# RECORDED DATA:
━━━━━━━━

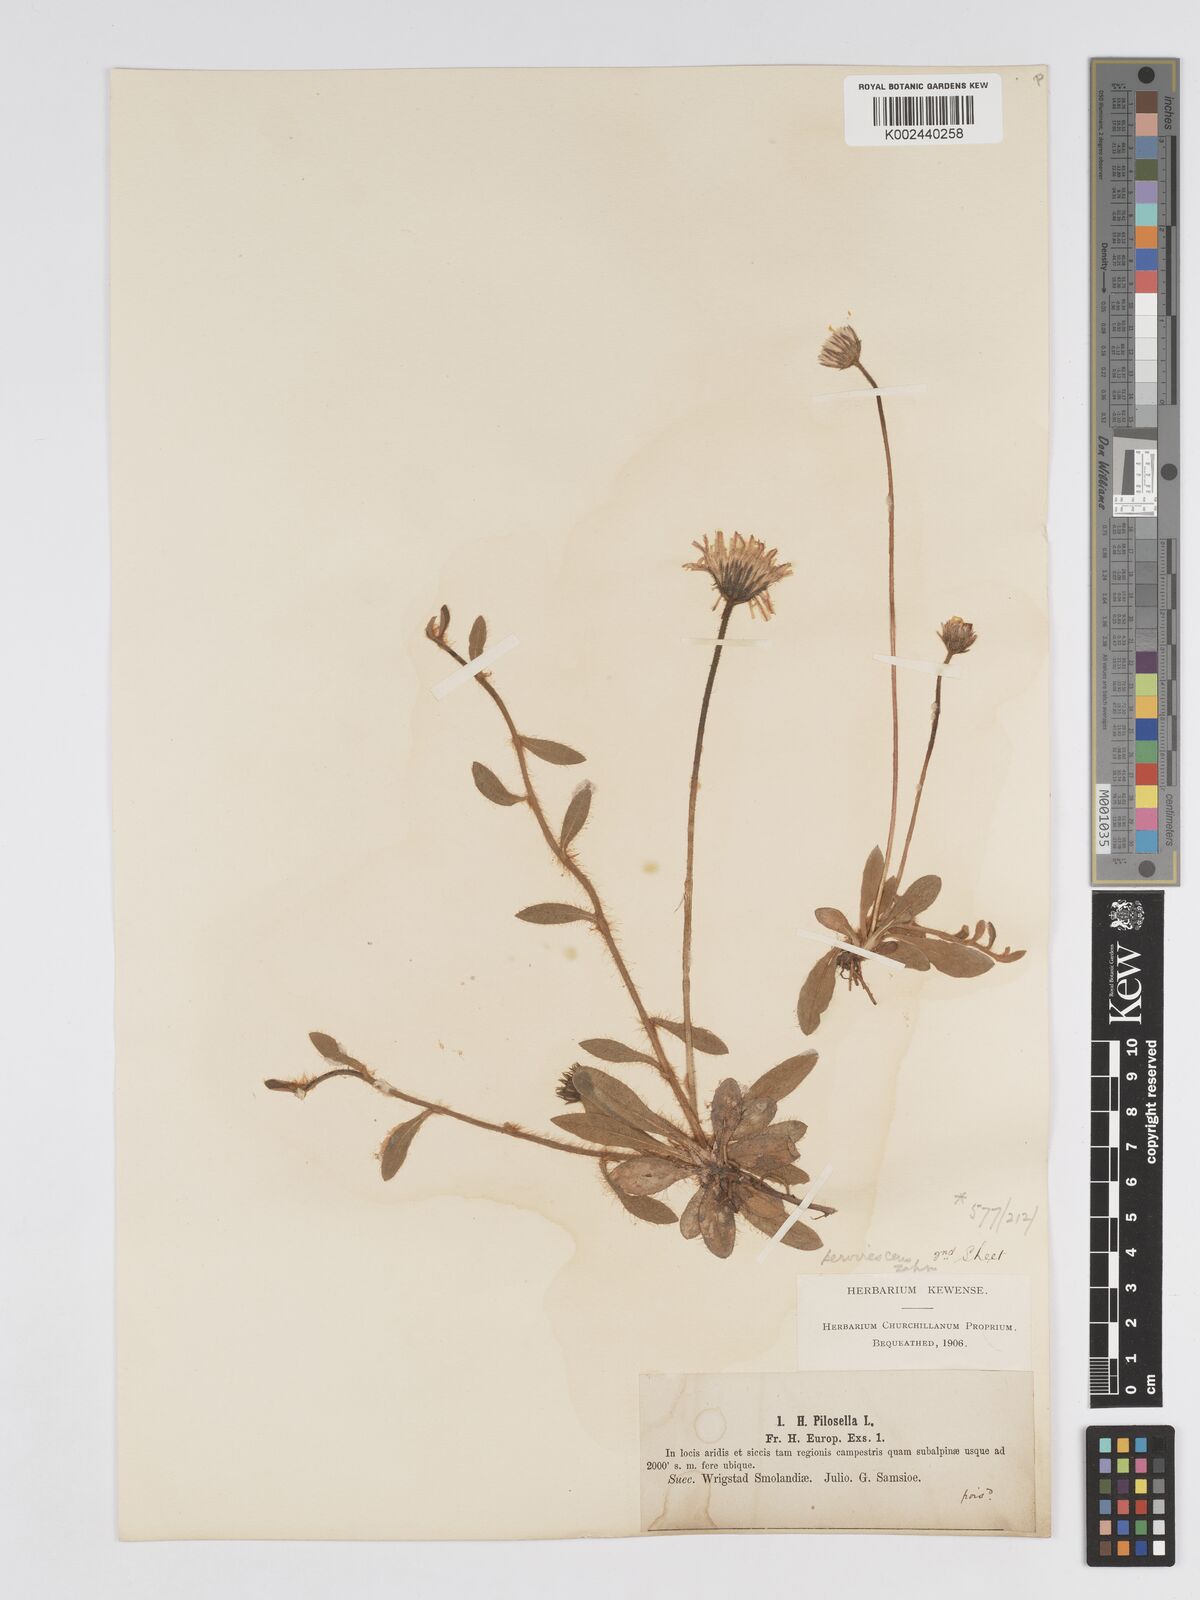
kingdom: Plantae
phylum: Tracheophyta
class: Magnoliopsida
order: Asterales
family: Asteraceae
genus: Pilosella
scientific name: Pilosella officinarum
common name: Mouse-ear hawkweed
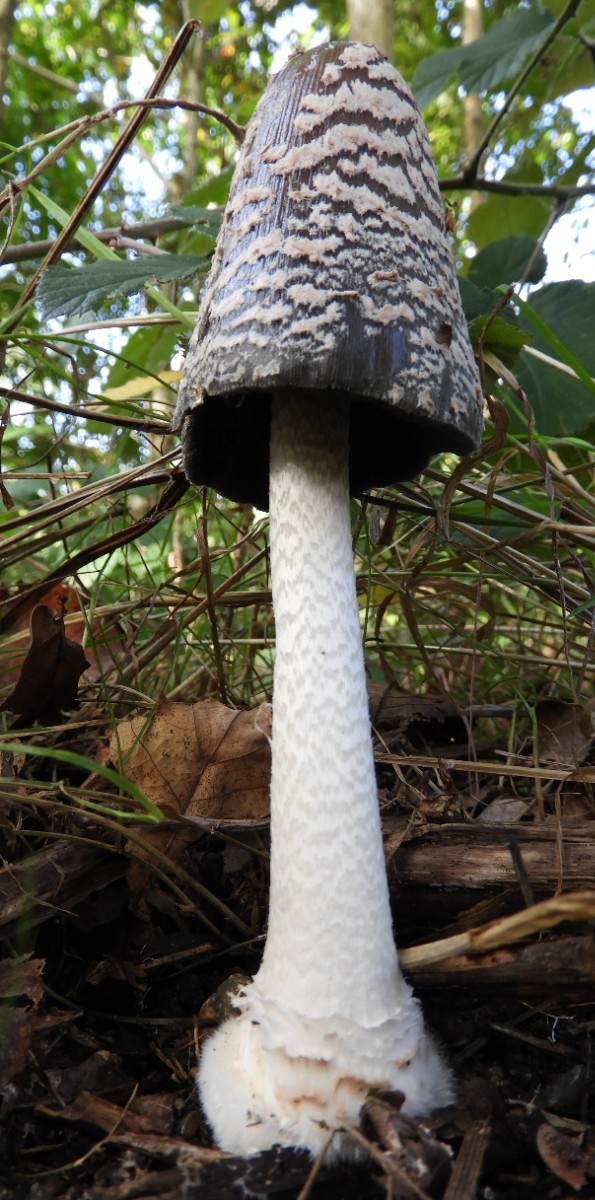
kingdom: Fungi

━━━━━━━━

# EXERCISE:
Please put every line from all the entries above into a Markdown table with two columns, Row for the row number and Line for the line, skipping any blank lines. Leave the pictures out.

# EXERCISE OUTPUT:
| Row | Line |
|---|---|
| 1 | kingdom: Plantae |
| 2 | phylum: Tracheophyta |
| 3 | class: Magnoliopsida |
| 4 | order: Asterales |
| 5 | family: Asteraceae |
| 6 | genus: Pilosella |
| 7 | scientific name: Pilosella officinarum |
| 8 | common name: Mouse-ear hawkweed |
| 9 | kingdom: Fungi |